Bei fünf Prozent Wirtschaftswachstum jährlich könne man eben etwas großzügiger sein, meinten bei der Vorstellung der Reform am Montag der Finanz- und der Wirtschaftsminister, die noch vor nicht allzu langer Zeit des Gejammers über das Staatsdefizit, die Staatsverschuldung und das Ende des elektronischen Handels nicht müde wurden. Dass die Ende 2014 beschlossenen Steuererhöhungen und Sparmaßnahmen jährlich weniger einbringen, als die nun angekündigten Steuersenkungen um 400 oder 500 Millionen jährlich kosten werden, bedeutet keineswegs, dass sich die Regierung ihren Zukunftspak hätte sparen können. Denn wie anders hätte sie die Kürzungen bei den Familienleistungen oder der Sozialversicherung durchsetzen können? Die Steuersenkungen stehen nicht etwa im Widerspruch zum Sparpaket, sondern sind dessen Fortsetzung als Teil einer Umverteilungspolitik, die sich niemals auf die Einnahmenseite des Staatshaushalts beschränkt.

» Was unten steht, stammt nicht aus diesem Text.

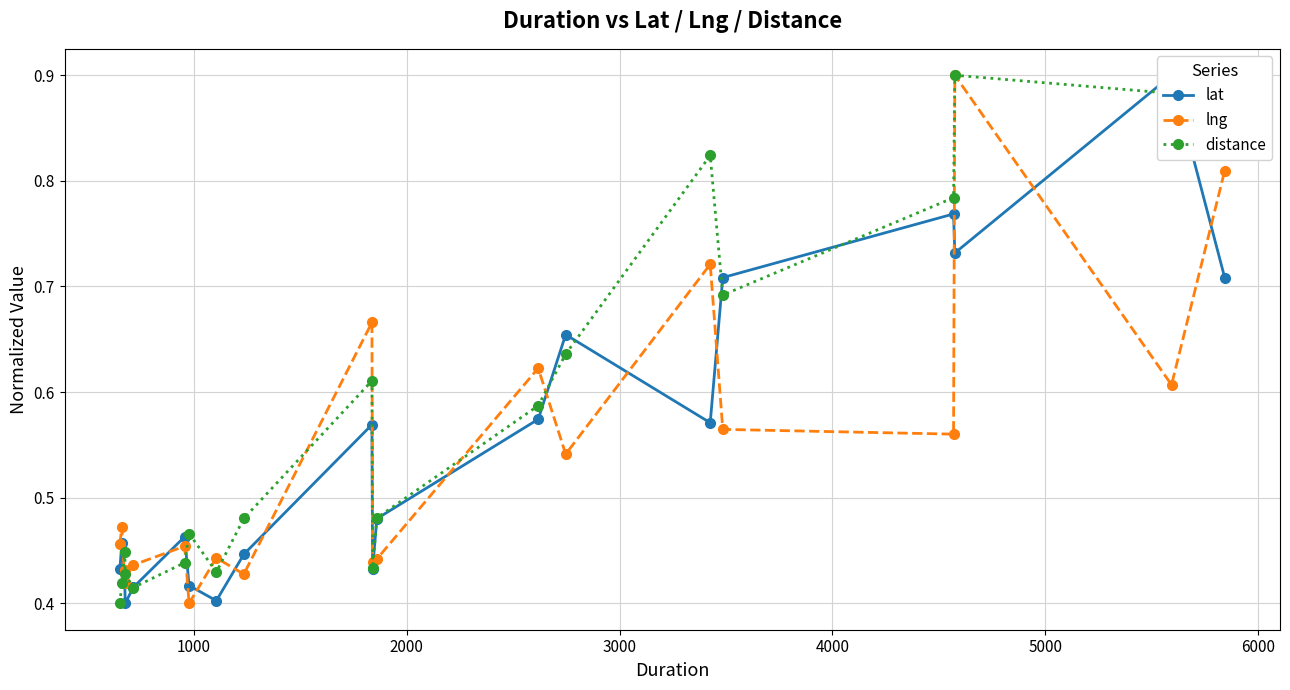

Count the distance values in the range 0 to 1.

20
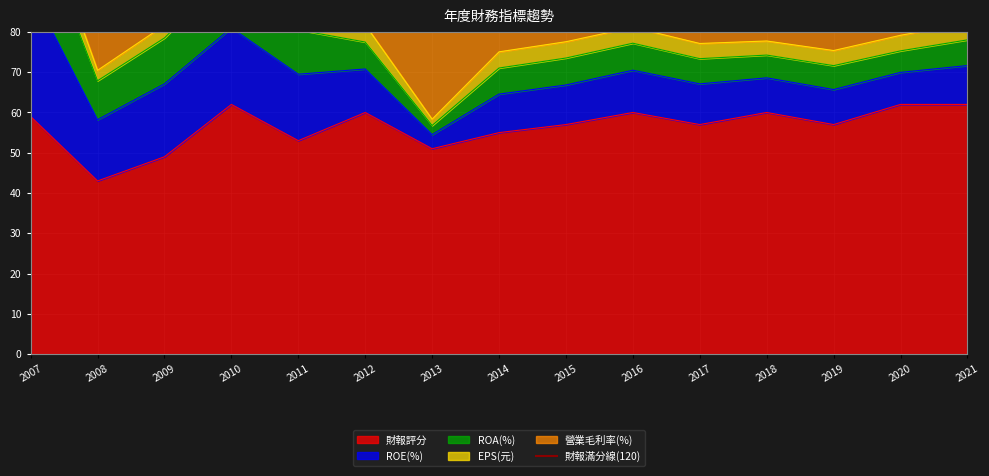

At which category does the chart reach its peak across all series?

2010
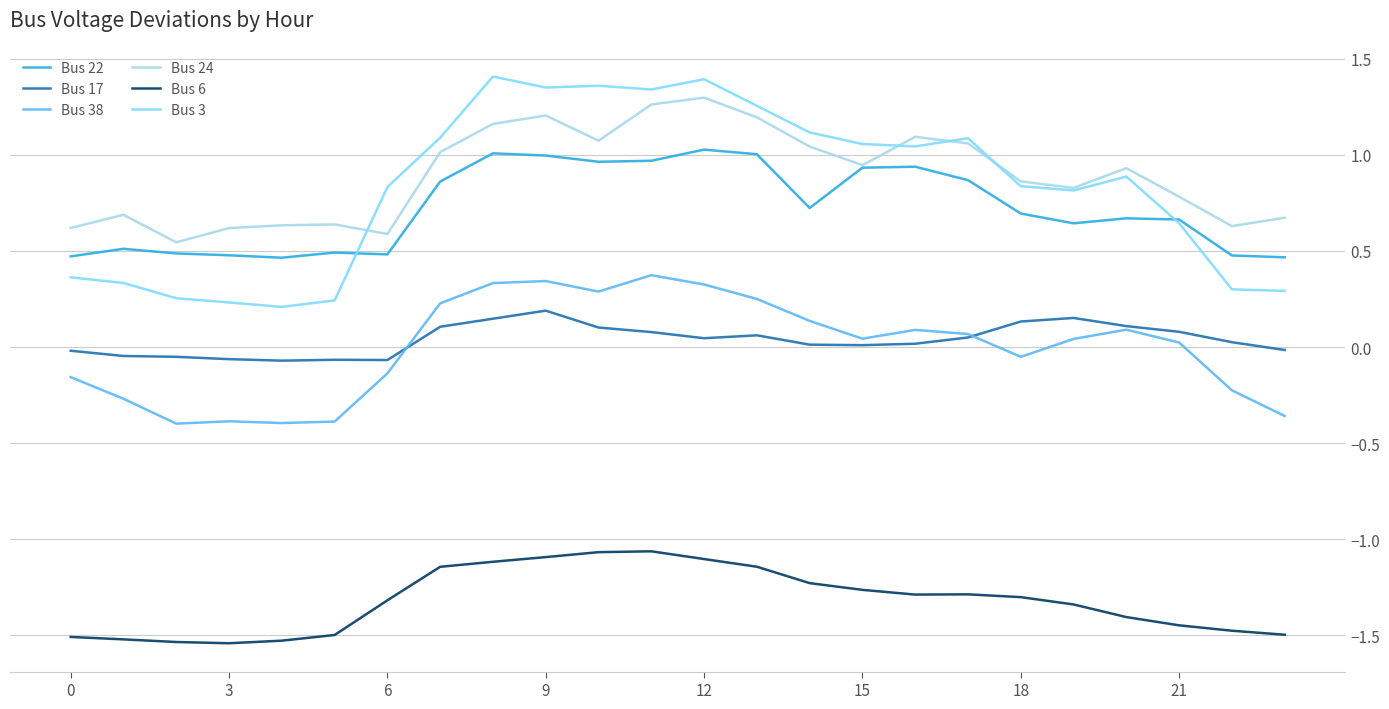

Which series has the largest range (max minus min)?

Bus 3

Inzwischen verbreitete die CSV eine Erklärung, in der es heißt, dass all die Steuersenkungen in ihrem Wahlprogramm standen, also keinesfalls eine kopernikanische Wende der Steuerpolitik im CSV-Staat darstellen. Bei der Verteilung von einer halben Milliarde Steuersenkungen würden sogar die Oppositionsparteien am liebsten mitmachen.